I’m sure it’s a relief that Luca is good at putting his foot down! Yes, I also worry about unintentional damage when Ori gets enthusiastic with the cat, but the cat is also good at putting his foot down and jumping to a higher spot in the barn when Ori gets too annoying 🙄


----------



## OriBoy (Sep 12, 2021)

cowpony said:


> You are not wrong to be concerned. This is about the age when the puppy passport wears off, and adult dogs will start disciplining puppies for being ill-mannered. A well socialized adult dog will snap or snarl at the puppy and then break off the encounter. A not so well socialized adult dog may not understand to break it off, and things get ugly. Does your dog club have the option of a trainer coming out to supervise the interaction with a well mannered adult dog?
> 
> My Galen acted exactly like your Ori. After Pogo died he didn't have any playmates. I was able to take him on a few off leash walks with a friend's Aussie. Galen would try to box the Aussie's ears; the Aussie would respond by charging him with a snarl. Galen would retreat 20 feet with an astonished expression on his face, and the Aussie would return to his owner with a whuff of disgust. After setting expectations the Aussie would then lead Galen around on the paths, showing him all the interesting scenes, and generally keeping him in line. Galen continued being a maniac with other dogs up until we got puppy Ritter. He tried to roughhouse with Ritter a few times, which resulted in Ritter shrieking and going to hide. It became very obvious to Galen that scaring the puppy = no playmate, so he modified his play style to become much gentler. I think the combination of 24x7 access to a playmate plus the lessons Ritter taught him did a lot to calm Galen down.

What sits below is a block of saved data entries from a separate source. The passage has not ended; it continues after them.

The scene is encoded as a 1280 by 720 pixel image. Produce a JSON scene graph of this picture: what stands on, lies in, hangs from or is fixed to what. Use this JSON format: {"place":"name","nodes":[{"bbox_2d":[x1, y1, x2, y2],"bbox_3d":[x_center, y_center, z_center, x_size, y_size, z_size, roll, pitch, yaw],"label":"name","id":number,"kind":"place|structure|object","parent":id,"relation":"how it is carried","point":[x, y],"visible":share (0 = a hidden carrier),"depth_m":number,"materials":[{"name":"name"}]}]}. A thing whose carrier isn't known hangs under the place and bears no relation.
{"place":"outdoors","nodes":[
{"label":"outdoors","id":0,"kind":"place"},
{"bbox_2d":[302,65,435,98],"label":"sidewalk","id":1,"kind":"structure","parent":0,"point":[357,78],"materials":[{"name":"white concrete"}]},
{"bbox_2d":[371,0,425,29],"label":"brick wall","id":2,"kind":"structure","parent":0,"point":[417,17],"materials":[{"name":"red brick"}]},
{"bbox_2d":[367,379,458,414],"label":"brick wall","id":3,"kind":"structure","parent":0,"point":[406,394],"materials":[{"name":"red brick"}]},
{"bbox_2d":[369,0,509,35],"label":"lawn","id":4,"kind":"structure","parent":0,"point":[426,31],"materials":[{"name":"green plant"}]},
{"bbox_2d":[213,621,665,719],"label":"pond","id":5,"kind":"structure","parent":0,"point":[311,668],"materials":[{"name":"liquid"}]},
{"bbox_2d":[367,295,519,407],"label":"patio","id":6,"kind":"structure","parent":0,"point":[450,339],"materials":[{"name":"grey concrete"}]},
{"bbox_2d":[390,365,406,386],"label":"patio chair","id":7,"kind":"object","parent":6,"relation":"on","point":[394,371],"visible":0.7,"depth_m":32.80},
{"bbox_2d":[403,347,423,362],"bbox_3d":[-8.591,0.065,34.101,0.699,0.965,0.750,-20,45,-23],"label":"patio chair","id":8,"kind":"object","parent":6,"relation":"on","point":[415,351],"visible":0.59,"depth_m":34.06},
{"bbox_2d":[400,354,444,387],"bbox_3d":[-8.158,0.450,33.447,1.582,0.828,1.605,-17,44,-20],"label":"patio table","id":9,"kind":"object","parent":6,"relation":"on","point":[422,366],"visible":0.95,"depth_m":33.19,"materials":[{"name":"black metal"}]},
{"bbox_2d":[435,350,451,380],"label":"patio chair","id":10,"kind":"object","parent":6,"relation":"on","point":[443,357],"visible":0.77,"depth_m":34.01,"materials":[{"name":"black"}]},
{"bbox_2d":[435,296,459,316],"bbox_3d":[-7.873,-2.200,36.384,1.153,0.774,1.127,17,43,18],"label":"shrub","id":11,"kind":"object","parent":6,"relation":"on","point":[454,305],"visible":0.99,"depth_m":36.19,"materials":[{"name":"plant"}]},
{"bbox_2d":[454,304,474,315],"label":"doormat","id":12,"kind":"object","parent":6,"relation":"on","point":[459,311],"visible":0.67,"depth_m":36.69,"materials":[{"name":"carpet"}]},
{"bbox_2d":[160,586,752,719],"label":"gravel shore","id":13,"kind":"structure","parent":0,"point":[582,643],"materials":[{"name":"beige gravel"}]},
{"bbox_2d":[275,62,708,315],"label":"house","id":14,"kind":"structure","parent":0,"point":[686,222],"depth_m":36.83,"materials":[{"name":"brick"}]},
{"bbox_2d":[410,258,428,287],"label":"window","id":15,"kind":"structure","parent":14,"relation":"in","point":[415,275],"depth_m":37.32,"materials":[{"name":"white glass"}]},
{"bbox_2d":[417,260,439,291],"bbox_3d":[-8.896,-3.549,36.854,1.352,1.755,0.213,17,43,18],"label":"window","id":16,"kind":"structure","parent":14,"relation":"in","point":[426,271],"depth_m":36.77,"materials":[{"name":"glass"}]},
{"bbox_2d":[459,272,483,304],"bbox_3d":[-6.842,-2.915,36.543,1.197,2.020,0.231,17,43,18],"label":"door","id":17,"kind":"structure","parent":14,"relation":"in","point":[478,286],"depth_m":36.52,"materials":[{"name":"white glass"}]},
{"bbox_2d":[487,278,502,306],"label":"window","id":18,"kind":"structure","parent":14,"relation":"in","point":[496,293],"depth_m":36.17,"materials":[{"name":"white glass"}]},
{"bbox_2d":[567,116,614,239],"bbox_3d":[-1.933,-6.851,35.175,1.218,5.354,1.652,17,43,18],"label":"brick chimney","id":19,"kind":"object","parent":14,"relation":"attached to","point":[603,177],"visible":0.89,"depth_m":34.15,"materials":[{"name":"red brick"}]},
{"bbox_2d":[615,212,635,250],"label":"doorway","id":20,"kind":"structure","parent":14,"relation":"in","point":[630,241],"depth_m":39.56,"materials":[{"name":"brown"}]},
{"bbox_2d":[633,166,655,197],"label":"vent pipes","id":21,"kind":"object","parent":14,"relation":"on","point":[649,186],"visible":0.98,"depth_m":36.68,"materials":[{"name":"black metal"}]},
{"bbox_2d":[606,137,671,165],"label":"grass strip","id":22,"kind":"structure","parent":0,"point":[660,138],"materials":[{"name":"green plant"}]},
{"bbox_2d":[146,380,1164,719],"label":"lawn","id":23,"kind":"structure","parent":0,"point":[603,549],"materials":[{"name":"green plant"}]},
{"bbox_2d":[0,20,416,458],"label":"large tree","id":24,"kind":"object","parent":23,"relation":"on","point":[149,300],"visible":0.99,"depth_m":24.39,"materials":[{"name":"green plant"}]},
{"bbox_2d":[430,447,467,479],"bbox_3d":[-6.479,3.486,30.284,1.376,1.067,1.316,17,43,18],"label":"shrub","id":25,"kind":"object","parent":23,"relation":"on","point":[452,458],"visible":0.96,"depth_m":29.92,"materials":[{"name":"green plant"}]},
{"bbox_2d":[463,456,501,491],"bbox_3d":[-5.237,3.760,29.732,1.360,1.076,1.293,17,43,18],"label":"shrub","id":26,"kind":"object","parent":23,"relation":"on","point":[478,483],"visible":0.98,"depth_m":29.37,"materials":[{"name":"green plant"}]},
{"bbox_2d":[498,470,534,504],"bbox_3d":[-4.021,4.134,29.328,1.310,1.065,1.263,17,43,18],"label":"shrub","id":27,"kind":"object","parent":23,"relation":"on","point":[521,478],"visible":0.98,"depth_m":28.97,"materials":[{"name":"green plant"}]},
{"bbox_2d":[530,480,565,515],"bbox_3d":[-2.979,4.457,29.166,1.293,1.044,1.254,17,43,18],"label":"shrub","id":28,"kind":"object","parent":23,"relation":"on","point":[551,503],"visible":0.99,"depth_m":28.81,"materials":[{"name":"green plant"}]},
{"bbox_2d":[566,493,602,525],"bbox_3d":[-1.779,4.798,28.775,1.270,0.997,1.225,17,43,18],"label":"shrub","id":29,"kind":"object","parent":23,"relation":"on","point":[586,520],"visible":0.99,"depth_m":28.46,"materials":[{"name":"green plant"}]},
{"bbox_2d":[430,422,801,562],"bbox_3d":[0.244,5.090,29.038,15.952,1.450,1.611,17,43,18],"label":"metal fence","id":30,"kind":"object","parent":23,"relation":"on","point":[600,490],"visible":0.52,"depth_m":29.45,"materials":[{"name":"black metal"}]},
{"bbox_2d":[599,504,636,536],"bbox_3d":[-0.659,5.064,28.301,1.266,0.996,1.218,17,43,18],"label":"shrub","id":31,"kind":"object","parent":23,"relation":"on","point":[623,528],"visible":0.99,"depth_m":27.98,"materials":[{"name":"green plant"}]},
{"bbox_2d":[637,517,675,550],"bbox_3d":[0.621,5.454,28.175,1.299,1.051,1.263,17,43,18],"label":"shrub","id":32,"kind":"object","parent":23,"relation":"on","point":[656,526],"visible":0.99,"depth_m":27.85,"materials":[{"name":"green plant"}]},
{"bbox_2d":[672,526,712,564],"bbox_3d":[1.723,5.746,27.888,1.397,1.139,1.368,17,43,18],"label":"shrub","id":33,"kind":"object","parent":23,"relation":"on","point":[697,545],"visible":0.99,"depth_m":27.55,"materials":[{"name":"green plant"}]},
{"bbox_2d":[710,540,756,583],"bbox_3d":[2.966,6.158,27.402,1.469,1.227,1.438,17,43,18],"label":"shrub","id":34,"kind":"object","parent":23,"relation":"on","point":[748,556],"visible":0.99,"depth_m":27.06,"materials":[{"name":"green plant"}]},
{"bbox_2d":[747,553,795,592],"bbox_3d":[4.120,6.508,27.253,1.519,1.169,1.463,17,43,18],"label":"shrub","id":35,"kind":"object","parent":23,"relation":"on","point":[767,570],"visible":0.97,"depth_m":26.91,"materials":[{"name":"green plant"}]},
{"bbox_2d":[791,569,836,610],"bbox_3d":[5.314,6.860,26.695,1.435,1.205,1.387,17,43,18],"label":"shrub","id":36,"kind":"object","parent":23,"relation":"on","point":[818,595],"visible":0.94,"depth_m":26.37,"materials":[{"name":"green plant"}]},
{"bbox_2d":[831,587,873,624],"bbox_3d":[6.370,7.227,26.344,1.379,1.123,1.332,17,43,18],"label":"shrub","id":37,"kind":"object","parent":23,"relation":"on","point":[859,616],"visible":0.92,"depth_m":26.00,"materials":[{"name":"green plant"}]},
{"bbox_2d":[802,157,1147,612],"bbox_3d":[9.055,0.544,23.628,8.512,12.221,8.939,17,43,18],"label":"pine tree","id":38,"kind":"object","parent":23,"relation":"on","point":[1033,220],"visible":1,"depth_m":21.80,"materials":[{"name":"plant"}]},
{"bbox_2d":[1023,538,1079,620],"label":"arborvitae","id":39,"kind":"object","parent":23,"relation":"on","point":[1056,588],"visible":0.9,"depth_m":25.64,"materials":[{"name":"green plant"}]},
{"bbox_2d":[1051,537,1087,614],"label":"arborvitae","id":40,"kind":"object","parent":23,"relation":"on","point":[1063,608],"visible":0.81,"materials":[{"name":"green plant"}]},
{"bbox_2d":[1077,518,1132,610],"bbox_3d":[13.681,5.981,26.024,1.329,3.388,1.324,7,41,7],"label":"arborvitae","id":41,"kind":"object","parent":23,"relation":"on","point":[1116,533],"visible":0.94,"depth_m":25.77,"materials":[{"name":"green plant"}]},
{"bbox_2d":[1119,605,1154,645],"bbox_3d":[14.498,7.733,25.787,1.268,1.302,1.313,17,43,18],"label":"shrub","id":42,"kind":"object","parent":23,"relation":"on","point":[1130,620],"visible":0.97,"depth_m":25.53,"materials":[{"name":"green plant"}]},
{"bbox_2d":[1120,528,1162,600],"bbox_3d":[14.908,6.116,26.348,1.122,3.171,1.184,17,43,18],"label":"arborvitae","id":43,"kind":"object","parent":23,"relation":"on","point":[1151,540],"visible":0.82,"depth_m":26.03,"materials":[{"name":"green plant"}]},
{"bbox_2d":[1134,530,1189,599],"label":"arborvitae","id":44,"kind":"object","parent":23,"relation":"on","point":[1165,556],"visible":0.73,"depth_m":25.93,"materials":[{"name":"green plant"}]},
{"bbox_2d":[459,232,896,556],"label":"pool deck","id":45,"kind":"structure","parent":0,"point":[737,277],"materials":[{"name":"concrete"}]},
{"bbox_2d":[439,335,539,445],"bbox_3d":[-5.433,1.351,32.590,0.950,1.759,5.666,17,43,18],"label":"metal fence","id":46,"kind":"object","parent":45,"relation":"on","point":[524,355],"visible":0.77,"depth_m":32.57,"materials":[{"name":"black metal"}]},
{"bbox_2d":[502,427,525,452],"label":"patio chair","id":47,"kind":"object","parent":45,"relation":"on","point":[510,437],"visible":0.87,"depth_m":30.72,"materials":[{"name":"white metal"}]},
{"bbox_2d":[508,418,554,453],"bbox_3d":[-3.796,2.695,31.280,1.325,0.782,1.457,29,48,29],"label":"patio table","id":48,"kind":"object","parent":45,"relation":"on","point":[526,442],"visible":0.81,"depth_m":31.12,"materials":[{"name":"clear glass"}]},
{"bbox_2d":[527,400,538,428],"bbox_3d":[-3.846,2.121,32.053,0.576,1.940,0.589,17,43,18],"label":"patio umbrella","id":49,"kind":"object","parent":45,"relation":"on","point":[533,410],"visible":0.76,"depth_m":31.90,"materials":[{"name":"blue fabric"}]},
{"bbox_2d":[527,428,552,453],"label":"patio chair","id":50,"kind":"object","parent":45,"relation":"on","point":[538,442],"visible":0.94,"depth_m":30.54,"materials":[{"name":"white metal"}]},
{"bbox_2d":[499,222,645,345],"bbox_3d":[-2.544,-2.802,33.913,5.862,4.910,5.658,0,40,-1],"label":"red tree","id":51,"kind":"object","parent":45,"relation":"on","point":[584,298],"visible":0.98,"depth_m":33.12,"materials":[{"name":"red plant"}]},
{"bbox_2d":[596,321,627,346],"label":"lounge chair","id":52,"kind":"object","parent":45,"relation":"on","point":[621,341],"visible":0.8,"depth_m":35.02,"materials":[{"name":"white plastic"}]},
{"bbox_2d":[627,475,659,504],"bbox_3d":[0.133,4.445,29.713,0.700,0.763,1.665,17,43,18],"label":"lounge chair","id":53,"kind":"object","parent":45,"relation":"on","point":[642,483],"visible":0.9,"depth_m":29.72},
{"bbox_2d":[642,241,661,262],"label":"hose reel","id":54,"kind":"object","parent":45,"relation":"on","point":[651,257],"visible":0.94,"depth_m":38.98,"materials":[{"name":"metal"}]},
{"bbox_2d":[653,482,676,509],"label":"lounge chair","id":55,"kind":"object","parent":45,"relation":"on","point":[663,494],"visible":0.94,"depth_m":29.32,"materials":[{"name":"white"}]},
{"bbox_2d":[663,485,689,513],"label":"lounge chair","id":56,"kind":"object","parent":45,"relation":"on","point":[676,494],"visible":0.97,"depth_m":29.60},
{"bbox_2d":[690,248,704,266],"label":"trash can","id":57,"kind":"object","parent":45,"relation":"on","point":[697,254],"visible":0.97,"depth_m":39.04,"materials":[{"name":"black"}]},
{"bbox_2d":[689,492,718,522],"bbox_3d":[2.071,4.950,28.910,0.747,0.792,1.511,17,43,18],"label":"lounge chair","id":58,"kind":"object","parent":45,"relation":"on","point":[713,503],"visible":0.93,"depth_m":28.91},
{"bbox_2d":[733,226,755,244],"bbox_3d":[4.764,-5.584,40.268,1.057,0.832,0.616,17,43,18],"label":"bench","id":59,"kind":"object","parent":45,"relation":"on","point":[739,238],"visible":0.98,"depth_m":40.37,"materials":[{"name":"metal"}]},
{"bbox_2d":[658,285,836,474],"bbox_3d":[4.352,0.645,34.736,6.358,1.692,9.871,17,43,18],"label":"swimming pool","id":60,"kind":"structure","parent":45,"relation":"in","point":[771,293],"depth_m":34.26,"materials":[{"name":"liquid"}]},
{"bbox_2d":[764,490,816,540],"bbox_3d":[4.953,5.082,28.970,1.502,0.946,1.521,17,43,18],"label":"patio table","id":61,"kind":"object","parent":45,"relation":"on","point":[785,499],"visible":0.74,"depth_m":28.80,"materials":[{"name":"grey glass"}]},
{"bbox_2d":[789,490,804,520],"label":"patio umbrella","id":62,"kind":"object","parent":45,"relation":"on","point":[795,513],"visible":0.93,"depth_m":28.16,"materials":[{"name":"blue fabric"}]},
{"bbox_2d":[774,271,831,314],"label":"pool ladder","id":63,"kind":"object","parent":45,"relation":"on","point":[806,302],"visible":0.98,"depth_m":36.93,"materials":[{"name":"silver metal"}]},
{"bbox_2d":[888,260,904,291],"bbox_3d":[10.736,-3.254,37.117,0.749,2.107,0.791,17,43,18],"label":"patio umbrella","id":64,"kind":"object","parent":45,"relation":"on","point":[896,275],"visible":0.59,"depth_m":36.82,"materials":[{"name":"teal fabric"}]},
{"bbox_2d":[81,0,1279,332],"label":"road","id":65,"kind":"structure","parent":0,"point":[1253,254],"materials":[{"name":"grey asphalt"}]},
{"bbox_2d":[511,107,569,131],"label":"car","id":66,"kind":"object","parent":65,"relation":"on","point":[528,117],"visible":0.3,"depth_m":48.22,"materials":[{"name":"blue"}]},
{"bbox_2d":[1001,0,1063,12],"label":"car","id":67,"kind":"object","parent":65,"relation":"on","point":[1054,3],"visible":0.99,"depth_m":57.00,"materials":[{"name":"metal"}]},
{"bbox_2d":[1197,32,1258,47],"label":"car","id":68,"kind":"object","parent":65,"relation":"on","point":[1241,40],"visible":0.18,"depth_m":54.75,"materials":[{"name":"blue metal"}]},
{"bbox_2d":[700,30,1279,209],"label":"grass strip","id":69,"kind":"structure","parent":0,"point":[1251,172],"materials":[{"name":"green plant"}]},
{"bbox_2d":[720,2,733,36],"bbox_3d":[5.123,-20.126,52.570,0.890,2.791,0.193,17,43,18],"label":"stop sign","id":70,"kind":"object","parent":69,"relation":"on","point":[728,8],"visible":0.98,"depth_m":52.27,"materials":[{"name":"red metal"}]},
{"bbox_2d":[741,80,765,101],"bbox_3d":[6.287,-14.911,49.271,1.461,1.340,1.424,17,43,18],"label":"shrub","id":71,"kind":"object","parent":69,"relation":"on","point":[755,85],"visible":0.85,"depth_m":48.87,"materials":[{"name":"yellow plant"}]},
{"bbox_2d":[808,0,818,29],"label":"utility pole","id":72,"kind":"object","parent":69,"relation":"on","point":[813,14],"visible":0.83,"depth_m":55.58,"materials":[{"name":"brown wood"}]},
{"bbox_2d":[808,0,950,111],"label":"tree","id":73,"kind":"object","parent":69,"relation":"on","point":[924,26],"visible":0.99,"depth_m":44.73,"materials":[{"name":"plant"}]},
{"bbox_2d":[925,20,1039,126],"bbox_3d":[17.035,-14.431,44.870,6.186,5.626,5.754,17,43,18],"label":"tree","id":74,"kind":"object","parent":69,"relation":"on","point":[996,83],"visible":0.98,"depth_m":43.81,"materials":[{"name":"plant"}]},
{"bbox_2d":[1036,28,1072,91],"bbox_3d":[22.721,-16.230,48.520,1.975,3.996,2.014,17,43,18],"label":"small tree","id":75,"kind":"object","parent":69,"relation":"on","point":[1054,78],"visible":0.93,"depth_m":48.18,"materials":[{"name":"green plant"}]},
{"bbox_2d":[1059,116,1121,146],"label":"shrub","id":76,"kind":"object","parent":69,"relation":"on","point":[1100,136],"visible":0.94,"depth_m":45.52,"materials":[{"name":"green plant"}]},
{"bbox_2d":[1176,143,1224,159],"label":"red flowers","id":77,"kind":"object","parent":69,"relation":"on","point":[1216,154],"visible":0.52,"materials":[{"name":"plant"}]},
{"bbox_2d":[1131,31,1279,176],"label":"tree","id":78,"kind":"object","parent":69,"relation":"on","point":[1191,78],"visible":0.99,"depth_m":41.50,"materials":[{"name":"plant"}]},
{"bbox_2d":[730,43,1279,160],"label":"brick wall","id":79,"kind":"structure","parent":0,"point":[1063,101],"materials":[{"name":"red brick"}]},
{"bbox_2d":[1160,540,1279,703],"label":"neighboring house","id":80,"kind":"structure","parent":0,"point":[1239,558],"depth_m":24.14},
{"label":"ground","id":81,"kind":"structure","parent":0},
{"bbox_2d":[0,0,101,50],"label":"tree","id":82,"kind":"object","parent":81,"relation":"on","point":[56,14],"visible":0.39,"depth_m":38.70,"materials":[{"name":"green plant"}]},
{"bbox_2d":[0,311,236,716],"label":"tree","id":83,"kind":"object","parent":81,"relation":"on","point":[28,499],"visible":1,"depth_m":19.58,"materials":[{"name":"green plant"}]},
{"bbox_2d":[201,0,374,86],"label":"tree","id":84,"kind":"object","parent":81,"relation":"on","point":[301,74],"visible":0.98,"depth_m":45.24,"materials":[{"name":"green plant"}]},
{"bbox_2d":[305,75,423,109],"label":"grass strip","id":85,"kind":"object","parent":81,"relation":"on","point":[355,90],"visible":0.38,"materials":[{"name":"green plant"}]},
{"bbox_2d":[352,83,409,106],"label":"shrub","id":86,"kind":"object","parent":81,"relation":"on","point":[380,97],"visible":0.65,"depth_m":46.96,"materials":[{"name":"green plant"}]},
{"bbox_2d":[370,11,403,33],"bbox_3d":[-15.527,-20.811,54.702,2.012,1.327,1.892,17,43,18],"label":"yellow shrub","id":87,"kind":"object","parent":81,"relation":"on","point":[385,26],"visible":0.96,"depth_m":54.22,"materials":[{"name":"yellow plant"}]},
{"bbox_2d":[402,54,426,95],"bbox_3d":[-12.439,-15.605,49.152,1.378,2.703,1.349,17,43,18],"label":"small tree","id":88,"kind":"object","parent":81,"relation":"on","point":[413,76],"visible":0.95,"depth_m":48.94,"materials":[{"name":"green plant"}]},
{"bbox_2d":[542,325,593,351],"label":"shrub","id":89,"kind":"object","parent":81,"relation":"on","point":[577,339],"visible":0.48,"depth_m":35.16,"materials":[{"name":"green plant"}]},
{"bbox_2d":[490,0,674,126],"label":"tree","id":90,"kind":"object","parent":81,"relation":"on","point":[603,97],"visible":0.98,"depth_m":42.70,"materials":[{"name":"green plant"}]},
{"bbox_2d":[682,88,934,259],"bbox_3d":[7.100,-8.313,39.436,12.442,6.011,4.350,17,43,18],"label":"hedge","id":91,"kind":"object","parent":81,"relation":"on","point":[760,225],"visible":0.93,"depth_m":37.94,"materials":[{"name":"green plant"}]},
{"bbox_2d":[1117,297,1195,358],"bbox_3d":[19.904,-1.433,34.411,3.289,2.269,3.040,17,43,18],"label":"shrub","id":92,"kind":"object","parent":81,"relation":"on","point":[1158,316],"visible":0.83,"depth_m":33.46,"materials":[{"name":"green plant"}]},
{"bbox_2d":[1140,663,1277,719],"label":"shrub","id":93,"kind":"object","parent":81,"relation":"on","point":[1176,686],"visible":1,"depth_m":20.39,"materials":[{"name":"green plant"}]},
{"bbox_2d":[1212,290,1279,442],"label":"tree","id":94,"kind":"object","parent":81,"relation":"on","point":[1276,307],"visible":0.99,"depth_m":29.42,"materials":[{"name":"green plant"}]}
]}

That is a good word picture, he is at the age where his puppy passport has expired! 
I also thought about asking the instructor to supervise, though she is busy with back-to-back classes… I may start by asking her about this issue after class and see what she recommends. Thank you!


----------



## Tulsi (Jun 8, 2021)

Rusty relentlessly pesters 12 year old labrador, Jojo. She will air snap at him but he takes no notice. I intervene whenever I see R in the pester zone. 

It does get waring.


----------



## Oonapup (Oct 16, 2020)

So Oona has been on both sides of this equation. She has a tendency to get demanding with some dogs to try to get them to play, and doesn't get the message from being ignored. Trying to well matched playmates has helped, more confident young dogs who are up for her play style. At 15 months Oona now ignores a lot of the younger puppies on our group walks (unless they are the only option) in favor of carousing with the other adolescents or testing the boundaries of the adults. When it's one on one play and it's going well, lots of short breaks helps keep their arousal under control. There is a beautiful, big male standard poodle in the neighborhood who is dialed up to 150 compared to Oona, which I didn't think possible. She is highly intimidated by his rambunctious energy, and tucks her tail, tries to hide behind me, and growls/snarks if he gets too much in her face. He's not aggressive but he's larger than life in all dimensions, and maybe a little under socialized because of this, so doesn't back down quickly (sound familiar, Oona?).


----------